TO DO:
Only one stretch of the data below should be repeated: the lines from the line containing "their discrete formulation" through the line containing "This direction of", inclusive, exactly as they are.
(Beginning of DATA SHOWN)
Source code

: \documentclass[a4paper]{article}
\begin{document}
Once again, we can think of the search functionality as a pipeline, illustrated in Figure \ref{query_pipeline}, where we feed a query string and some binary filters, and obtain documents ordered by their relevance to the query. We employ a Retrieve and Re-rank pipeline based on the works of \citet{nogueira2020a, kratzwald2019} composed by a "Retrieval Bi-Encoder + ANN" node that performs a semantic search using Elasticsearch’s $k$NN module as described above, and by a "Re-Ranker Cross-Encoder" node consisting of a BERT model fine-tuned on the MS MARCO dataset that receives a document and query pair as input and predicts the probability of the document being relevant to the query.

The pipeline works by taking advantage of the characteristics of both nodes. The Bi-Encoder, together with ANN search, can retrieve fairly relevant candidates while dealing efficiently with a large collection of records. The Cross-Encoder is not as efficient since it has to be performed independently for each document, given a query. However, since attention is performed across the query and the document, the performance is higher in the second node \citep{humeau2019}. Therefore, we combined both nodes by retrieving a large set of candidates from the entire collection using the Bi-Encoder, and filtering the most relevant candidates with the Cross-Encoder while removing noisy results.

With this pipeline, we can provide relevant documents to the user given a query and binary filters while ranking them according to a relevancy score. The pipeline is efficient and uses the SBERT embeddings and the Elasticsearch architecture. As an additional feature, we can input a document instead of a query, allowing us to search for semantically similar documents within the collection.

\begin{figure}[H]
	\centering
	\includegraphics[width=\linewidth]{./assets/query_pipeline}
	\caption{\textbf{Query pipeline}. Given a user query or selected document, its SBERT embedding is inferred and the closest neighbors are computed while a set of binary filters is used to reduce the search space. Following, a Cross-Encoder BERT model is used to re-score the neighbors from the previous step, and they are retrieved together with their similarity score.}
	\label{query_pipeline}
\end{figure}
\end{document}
(End of DATA SHOWN)
(Beginning of DATA SHOWN)
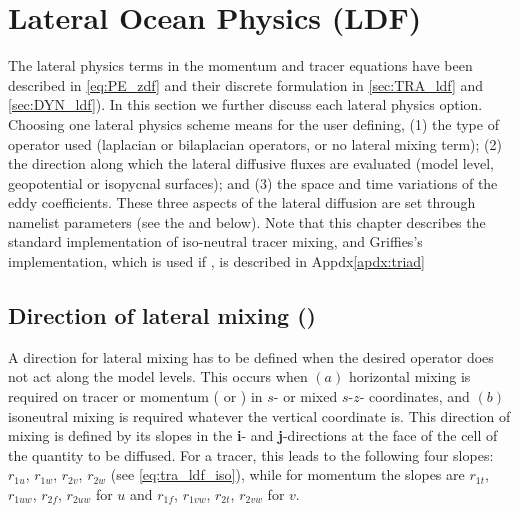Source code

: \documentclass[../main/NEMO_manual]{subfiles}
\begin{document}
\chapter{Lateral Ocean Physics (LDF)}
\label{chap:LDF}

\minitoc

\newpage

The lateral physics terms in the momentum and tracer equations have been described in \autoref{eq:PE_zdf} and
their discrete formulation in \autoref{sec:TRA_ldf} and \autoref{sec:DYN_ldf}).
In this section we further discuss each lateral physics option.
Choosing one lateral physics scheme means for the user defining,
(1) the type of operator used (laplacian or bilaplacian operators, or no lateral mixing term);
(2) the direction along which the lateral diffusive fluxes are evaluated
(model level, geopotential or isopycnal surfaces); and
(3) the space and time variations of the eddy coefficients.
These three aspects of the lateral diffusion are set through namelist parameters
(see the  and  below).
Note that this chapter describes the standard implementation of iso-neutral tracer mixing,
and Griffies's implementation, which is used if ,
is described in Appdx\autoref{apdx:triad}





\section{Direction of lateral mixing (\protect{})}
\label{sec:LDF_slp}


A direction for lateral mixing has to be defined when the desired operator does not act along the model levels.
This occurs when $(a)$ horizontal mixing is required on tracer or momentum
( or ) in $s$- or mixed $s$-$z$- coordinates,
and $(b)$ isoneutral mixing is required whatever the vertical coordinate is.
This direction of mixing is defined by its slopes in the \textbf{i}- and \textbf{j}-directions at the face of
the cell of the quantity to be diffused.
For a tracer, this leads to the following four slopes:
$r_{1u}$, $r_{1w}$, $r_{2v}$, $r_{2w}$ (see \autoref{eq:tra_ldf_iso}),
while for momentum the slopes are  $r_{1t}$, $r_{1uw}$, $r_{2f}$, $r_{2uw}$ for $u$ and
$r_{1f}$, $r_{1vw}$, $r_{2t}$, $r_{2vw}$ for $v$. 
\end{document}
(End of DATA SHOWN)
OUTPUT:
their discrete formulation in \autoref{sec:TRA_ldf} and \autoref{sec:DYN_ldf}).
In this section we further discuss each lateral physics option.
Choosing one lateral physics scheme means for the user defining,
(1) the type of operator used (laplacian or bilaplacian operators, or no lateral mixing term);
(2) the direction along which the lateral diffusive fluxes are evaluated
(model level, geopotential or isopycnal surfaces); and
(3) the space and time variations of the eddy coefficients.
These three aspects of the lateral diffusion are set through namelist parameters
(see the  and  below).
Note that this chapter describes the standard implementation of iso-neutral tracer mixing,
and Griffies's implementation, which is used if ,
is described in Appdx\autoref{apdx:triad}





\section{Direction of lateral mixing (\protect{})}
\label{sec:LDF_slp}


A direction for lateral mixing has to be defined when the desired operator does not act along the model levels.
This occurs when $(a)$ horizontal mixing is required on tracer or momentum
( or ) in $s$- or mixed $s$-$z$- coordinates,
and $(b)$ isoneutral mixing is required whatever the vertical coordinate is.
This direction of mixing is defined by its slopes in the \textbf{i}- and \textbf{j}-directions at the face of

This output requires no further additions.